There have been some seriously bizarre and delicious dishes prepared at 3 South Arnish over the years, crab and Baileys, lobster sauce made from half a bottle of red wine and vodka, though the recipe actually said brandy. Not to mention the odd salad full of magic mushrooms and curry with fourteen different varieties of locally picked wild ones. Then of course there was that traditional Raasay dish of scarbh pronounced scart but I’m certainly not going to admit to cooking one of those on here Any more than I’d own up to eating seagulls eggs You really can ‘live off the land here’, well you could just so long as you never got caught or admitted to it.
A real struggle
After feeding everyone it was a major effort on my behalf to stay outside and not head back in for the warmth of the kitchen. The jobs that I’d have liked to do would have been impossible in the torrential rain and southerly gale so I decided to finish off taking heating oil over to the schoolhouse at Torran.
Though first I went to check on my hydro turbine intake, which was positively overflowing.
The Dude and I had started taking the 800lts of kerosene over last week but had lost the first barrel when the trailer tipped over (again) just before the Torran boundary gate. After having a good rant and moving the 200lt barrel to a safe place on the track we’d left it and got on with other stuff.
So, today I got an aluminium ladder and rolled the barrel back into the trailer (easier said than done) and continued where I’d left off.

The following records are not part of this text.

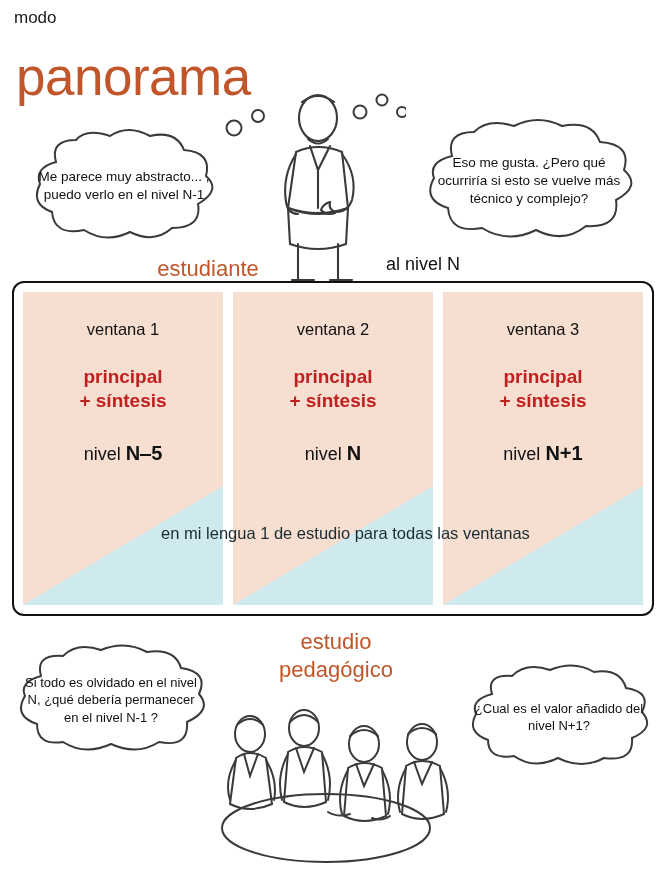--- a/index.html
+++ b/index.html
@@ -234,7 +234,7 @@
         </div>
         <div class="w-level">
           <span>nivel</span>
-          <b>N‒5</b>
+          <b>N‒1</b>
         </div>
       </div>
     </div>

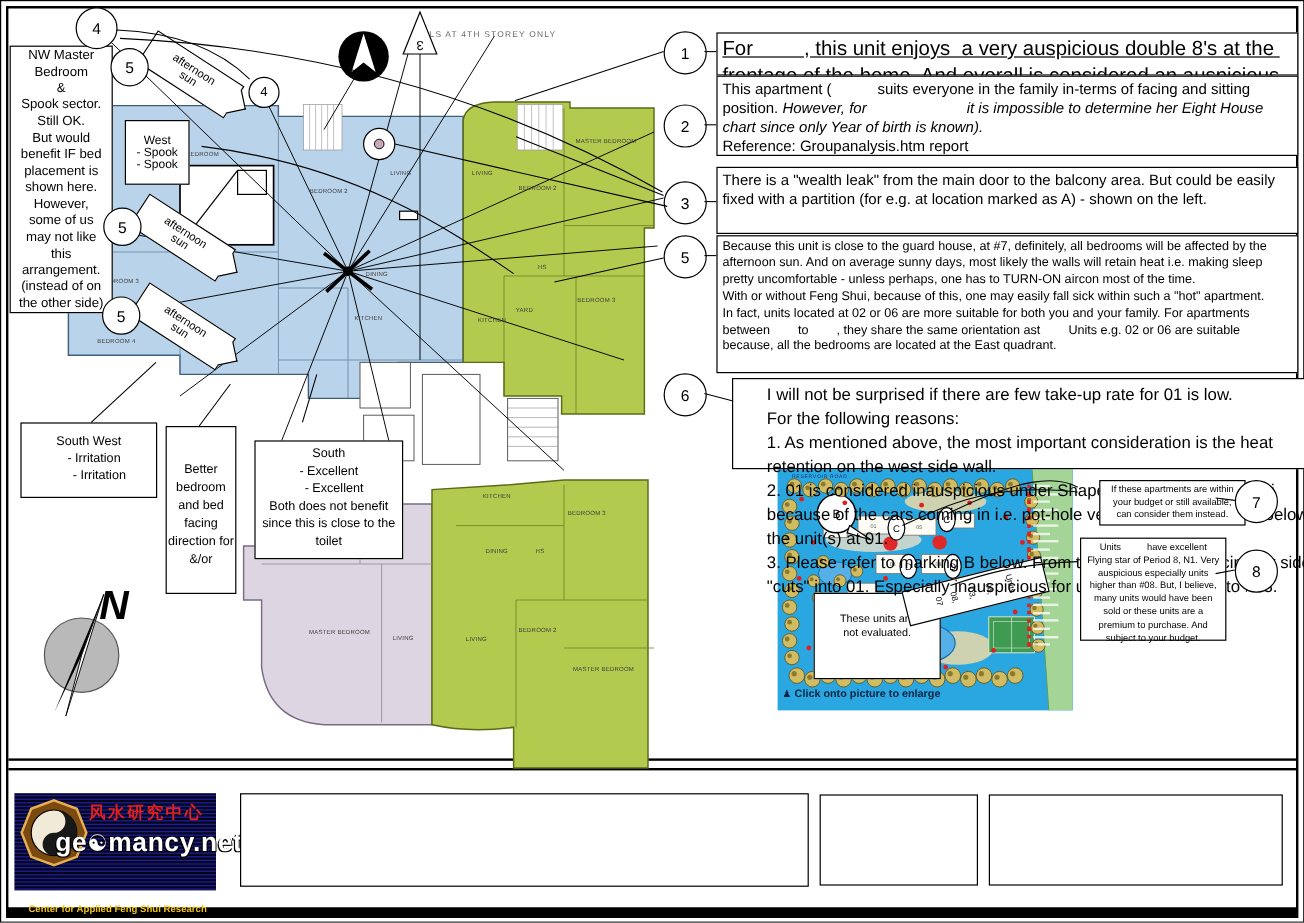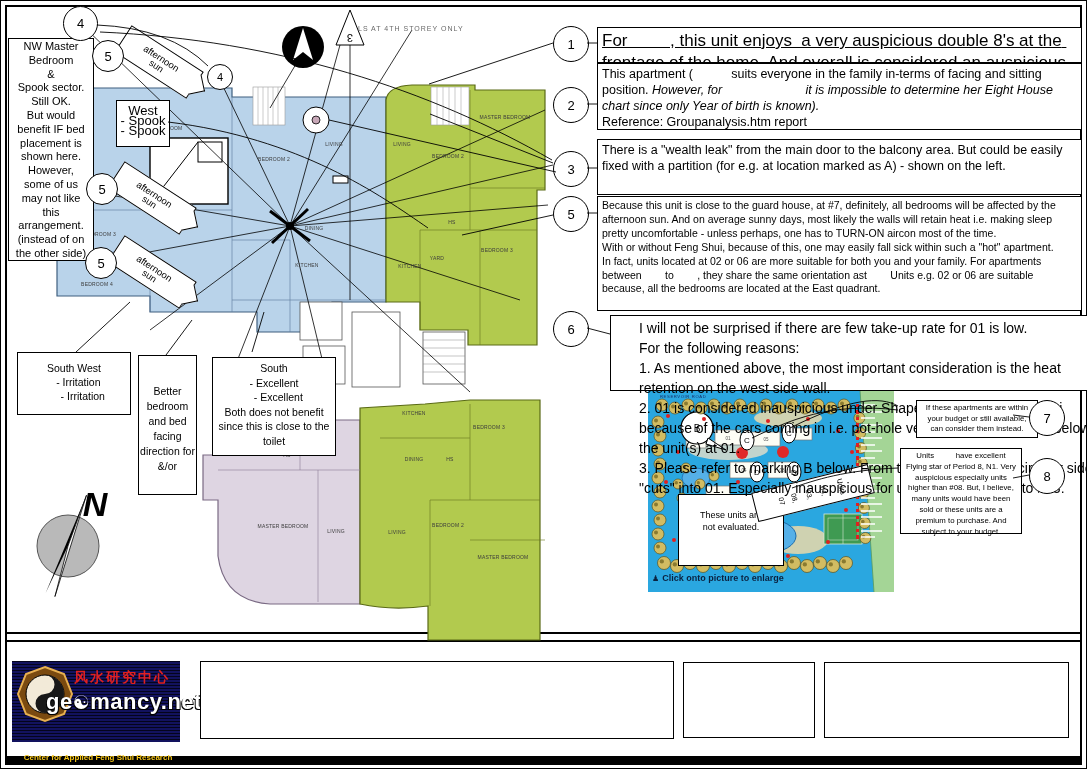--- a/index.html
+++ b/index.html
@@ -219,7 +219,7 @@
   <span>sun</span>
 </div>
 
-<div class="abs callout preline" style="left:116px;top:100px;width:52px;height:40px;font-size:13px;line-height:10px;padding-top:5px;border-width:1px;">West
+<div class="abs callout preline" style="left:104px;top:100px;width:52px;height:40px;font-size:10px;line-height:10px;padding-top:12px;border-width:1px;">West
 - Spook
 - Spook</div>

Not that it’s something that 99% of readers are likely to do, but if you ever find yourself in a position where you need to tip a trailer slightly then reverse onto some blocks It saves an awful lot of effort.
As usual, whilst over there http://www.uniquescotland.com/raasayschool/index.html I checked the Rolls S530 batteries that store the power for the house. These ‘deep cycle’ FLA (flooded lead acid) batteries never cease to amaze me with their performance but they don’t half drink some water, that 25lt container was new in September! These will be the same batteries that’ll be going in the new house, though my bank will be double the size and 48v as opposed to this one of 800ah 24v. My bank will also have these http://cclcomponents.com/product.asp?ID=1952 though not at that price.
R+ Recombination Caps are able to catalytically recombine the hydrogen and oxygen gasses into pure water that returns to the battery cell. This drastically reduces the amount of "topping up" and virtually eliminates the danger of a hydrogen gas explosion. Corrosion is eliminated because the acid spray and fumes are contained within the cell. In general and under normal conditions, R+ Recombination Caps increase watering interval by three times – meaning up to annual watering / maintenance intervals.
In Summary – R+ Recombination Caps:
- Drastically reduce the amount of time and money you spend on "topping up" your batteries.
- Virtually eliminate the risk the venting of hydrogen gas can cause.
- Contain corrosive elements – which increase the life of your battery and decrease cleaning time.
- Provide the user with all the benefits of a flooded type battery with minimal maintenance similar to sealed batteries.
- Increases watering interval by three times. This can be as long as 12 months.
In ‘civilization’ 25lts of distilled or deionized water can be had for £14 but by the time it gets to Raasay it’s at least double that so the £300 it’s going to cost me for 24 caps makes sense, to me at any rate. OK, you can probably buy 500lts of water for that but don’t forget you’ve got to collect it carry it and store it too.
After leaving the first barrel emptying into the oil tank I headed home to raise the Dude, who pleasantly surprised me by being up!!! so after some scrambled Arnish eggs on fresh homemade bread we went out for barrel number two.
What greeted me however was a bit of a surprise!!!! and not an unpleasant one, for I hate those friggin leylandi trees and I’d only just said last week that I was going to cut it down
The place looks so much brighter without it
and the solar panels will not be shaded in the evening as much.
So, all in all quite a productive day really, we got all the heating oil over to Torran and into the tank, the hideous leylandi is now firewood and I made a pretty awesome pasta with some pork mince and lots of red wine.
The 39.6mph doesn’t do it justice, we are in a very sheltered spot here, it was probably double that at sea
there’s no way a 40mph gust would have blown that tree down.